(EXCERPTED RECORDS Opens)

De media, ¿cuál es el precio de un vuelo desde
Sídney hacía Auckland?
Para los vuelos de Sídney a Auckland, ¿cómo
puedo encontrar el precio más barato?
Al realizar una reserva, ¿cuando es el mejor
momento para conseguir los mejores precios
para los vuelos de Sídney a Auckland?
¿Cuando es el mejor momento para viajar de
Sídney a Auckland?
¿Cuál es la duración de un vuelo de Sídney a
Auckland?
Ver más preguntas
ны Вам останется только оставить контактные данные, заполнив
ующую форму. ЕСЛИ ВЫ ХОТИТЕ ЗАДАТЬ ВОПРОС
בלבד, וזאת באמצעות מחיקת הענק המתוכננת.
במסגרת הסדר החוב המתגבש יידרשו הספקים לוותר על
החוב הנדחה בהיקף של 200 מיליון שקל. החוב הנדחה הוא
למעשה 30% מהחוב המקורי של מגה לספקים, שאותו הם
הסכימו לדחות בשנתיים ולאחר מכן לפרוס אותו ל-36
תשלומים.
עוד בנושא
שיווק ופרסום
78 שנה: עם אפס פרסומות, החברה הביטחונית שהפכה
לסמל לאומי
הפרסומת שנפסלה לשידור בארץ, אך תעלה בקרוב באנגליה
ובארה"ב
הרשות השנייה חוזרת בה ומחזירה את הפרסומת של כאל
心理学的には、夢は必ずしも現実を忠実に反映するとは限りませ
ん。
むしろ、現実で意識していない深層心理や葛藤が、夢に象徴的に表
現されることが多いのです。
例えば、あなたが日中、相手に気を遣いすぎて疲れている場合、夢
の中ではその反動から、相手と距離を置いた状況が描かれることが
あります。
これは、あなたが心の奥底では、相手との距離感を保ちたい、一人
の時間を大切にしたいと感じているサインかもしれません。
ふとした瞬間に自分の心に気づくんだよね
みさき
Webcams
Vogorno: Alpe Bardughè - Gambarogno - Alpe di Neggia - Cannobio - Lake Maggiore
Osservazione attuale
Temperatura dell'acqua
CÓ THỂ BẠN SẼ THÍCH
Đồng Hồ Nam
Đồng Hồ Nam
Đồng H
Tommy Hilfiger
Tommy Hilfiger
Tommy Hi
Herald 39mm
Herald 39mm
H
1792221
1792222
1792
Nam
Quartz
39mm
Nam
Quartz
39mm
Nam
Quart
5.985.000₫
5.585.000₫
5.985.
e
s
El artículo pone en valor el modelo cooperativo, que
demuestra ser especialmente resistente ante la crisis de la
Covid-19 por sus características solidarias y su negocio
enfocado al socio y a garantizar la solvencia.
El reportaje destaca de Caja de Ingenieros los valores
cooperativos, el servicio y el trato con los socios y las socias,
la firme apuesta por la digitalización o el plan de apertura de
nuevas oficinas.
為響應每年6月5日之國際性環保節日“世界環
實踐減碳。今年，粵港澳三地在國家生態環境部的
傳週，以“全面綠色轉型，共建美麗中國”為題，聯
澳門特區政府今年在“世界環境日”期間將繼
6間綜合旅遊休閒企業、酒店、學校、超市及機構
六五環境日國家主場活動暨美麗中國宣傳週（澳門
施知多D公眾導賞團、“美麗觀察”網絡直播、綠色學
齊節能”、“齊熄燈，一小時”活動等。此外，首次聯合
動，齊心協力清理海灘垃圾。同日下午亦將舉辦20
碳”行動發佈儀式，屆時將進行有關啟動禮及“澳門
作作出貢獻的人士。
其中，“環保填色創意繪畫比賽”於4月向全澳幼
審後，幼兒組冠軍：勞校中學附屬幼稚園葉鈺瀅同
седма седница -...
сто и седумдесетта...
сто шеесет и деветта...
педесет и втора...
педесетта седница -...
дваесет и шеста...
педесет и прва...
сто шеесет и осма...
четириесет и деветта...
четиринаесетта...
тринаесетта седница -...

(EXCERPTED RECORDS Closes)

WHAT TO DO:
Arrange everything in the listing above, from its first line down to the line containing "enfocado al socio", as a numbered list. Leave out any blank lines.

WRITTEN RESPONSE:
1. De media, ¿cuál es el precio de un vuelo desde
2. Sídney hacía Auckland?
3. Para los vuelos de Sídney a Auckland, ¿cómo
4. puedo encontrar el precio más barato?
5. Al realizar una reserva, ¿cuando es el mejor
6. momento para conseguir los mejores precios
7. para los vuelos de Sídney a Auckland?
8. ¿Cuando es el mejor momento para viajar de
9. Sídney a Auckland?
10. ¿Cuál es la duración de un vuelo de Sídney a
11. Auckland?
12. Ver más preguntas
13. ны Вам останется только оставить контактные данные, заполнив
14. ующую форму. ЕСЛИ ВЫ ХОТИТЕ ЗАДАТЬ ВОПРОС
15. בלבד, וזאת באמצעות מחיקת הענק המתוכננת.
16. במסגרת הסדר החוב המתגבש יידרשו הספקים לוותר על
17. החוב הנדחה בהיקף של 200 מיליון שקל. החוב הנדחה הוא
18. למעשה 30% מהחוב המקורי של מגה לספקים, שאותו הם
19. הסכימו לדחות בשנתיים ולאחר מכן לפרוס אותו ל-36
20. תשלומים.
21. עוד בנושא
22. שיווק ופרסום
23. 78 שנה: עם אפס פרסומות, החברה הביטחונית שהפכה
24. לסמל לאומי
25. הפרסומת שנפסלה לשידור בארץ, אך תעלה בקרוב באנגליה
26. ובארה"ב
27. הרשות השנייה חוזרת בה ומחזירה את הפרסומת של כאל
28. 心理学的には、夢は必ずしも現実を忠実に反映するとは限りませ
29. ん。
30. むしろ、現実で意識していない深層心理や葛藤が、夢に象徴的に表
31. 現されることが多いのです。
32. 例えば、あなたが日中、相手に気を遣いすぎて疲れている場合、夢
33. の中ではその反動から、相手と距離を置いた状況が描かれることが
34. あります。
35. これは、あなたが心の奥底では、相手との距離感を保ちたい、一人
36. の時間を大切にしたいと感じているサインかもしれません。
37. ふとした瞬間に自分の心に気づくんだよね
38. みさき
39. Webcams
40. Vogorno: Alpe Bardughè - Gambarogno - Alpe di Neggia - Cannobio - Lake Maggiore
41. Osservazione attuale
42. Temperatura dell'acqua
43. CÓ THỂ BẠN SẼ THÍCH
44. Đồng Hồ Nam
45. Đồng Hồ Nam
46. Đồng H
47. Tommy Hilfiger
48. Tommy Hilfiger
49. Tommy Hi
50. Herald 39mm
51. Herald 39mm
52. H
53. 1792221
54. 1792222
55. 1792
56. Nam
57. Quartz
58. 39mm
59. Nam
60. Quartz
61. 39mm
62. Nam
63. Quart
64. 5.985.000₫
65. 5.585.000₫
66. 5.985.
67. e
68. s
69. El artículo pone en valor el modelo cooperativo, que
70. demuestra ser especialmente resistente ante la crisis de la
71. Covid-19 por sus características solidarias y su negocio
72. enfocado al socio y a garantizar la solvencia.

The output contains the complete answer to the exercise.